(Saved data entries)
__________________________________________________
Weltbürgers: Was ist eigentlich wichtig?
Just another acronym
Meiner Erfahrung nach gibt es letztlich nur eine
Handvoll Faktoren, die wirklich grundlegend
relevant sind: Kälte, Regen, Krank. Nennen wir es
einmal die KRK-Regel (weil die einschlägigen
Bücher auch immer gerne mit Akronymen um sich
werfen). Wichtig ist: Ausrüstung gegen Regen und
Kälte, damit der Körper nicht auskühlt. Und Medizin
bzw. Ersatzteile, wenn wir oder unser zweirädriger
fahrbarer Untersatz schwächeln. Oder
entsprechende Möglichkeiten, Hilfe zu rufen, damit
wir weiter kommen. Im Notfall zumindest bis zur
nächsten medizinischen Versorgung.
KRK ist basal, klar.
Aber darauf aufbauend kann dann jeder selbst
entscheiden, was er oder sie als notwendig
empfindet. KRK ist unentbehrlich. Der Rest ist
__________________________________________________
Reproduce the entries above exactly, starting at their first line and finishing with the line that contains "entsprechende Möglichkeiten, Hilfe".

Weltbürgers: Was ist eigentlich wichtig?
Just another acronym
Meiner Erfahrung nach gibt es letztlich nur eine
Handvoll Faktoren, die wirklich grundlegend
relevant sind: Kälte, Regen, Krank. Nennen wir es
einmal die KRK-Regel (weil die einschlägigen
Bücher auch immer gerne mit Akronymen um sich
werfen). Wichtig ist: Ausrüstung gegen Regen und
Kälte, damit der Körper nicht auskühlt. Und Medizin
bzw. Ersatzteile, wenn wir oder unser zweirädriger
fahrbarer Untersatz schwächeln. Oder
entsprechende Möglichkeiten, Hilfe zu rufen, damit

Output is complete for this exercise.